◆ What the task requires
Reproduce everything from the start of the rows down to the line containing "Uudet mobiilikäyttöön suunnatut", substituting "Заказать" for each "Купить" and leaving all else as it is.

◆ Page-level text extractions
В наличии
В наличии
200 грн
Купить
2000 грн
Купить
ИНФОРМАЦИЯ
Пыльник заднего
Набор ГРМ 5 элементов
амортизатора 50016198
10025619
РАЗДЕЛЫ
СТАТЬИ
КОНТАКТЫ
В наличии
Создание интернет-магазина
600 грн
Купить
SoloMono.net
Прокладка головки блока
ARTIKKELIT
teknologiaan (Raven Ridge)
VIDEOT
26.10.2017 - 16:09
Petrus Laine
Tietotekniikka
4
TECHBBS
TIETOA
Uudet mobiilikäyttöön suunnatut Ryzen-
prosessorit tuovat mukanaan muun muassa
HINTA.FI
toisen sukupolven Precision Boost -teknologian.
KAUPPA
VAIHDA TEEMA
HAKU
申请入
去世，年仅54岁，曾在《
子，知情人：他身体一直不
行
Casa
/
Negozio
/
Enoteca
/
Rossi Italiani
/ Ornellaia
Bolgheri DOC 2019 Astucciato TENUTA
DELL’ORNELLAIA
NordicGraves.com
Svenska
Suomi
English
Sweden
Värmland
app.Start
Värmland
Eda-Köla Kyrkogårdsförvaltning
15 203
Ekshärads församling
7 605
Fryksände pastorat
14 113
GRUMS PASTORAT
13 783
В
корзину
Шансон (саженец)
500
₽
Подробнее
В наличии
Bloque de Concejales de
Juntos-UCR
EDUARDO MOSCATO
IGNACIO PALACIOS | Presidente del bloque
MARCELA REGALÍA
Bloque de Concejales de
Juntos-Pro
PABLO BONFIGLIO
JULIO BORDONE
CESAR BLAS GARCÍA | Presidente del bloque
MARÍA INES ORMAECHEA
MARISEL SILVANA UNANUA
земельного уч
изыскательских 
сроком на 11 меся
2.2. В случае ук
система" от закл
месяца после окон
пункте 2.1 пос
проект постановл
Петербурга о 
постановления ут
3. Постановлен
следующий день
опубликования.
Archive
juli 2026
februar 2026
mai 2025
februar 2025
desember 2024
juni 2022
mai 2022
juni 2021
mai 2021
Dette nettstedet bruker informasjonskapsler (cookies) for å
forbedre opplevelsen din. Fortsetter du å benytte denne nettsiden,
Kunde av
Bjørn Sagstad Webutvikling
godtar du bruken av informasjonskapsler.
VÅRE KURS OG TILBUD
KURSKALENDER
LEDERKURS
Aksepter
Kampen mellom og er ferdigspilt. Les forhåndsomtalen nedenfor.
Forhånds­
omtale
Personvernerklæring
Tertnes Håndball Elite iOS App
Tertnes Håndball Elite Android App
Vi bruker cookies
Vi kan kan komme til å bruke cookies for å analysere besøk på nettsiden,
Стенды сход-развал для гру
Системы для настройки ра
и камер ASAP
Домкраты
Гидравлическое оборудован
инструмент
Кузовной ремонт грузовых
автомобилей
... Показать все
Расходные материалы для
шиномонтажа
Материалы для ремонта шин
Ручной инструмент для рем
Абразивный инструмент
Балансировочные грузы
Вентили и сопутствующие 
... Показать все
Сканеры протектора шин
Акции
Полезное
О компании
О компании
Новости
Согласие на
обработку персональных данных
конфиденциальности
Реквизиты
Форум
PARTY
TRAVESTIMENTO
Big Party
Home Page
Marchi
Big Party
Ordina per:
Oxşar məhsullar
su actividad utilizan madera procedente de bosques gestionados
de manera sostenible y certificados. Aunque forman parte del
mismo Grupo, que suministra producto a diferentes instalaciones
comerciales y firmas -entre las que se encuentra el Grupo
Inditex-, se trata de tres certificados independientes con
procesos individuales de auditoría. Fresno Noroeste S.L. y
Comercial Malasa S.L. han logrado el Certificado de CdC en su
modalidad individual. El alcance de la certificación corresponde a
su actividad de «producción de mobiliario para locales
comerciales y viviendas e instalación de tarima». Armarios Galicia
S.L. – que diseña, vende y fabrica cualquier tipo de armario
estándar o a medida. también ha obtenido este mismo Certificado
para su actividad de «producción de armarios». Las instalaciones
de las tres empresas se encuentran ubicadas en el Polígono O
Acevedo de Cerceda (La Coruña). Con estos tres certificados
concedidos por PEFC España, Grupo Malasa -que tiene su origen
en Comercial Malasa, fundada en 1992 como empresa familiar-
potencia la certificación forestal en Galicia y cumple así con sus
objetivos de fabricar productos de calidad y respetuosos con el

◆ Finished task
В наличии
В наличии
200 грн
Заказать
2000 грн
Заказать
ИНФОРМАЦИЯ
Пыльник заднего
Набор ГРМ 5 элементов
амортизатора 50016198
10025619
РАЗДЕЛЫ
СТАТЬИ
КОНТАКТЫ
В наличии
Создание интернет-магазина
600 грн
Заказать
SoloMono.net
Прокладка головки блока
ARTIKKELIT
teknologiaan (Raven Ridge)
VIDEOT
26.10.2017 - 16:09
Petrus Laine
Tietotekniikka
4
TECHBBS
TIETOA
Uudet mobiilikäyttöön suunnatut Ryzen-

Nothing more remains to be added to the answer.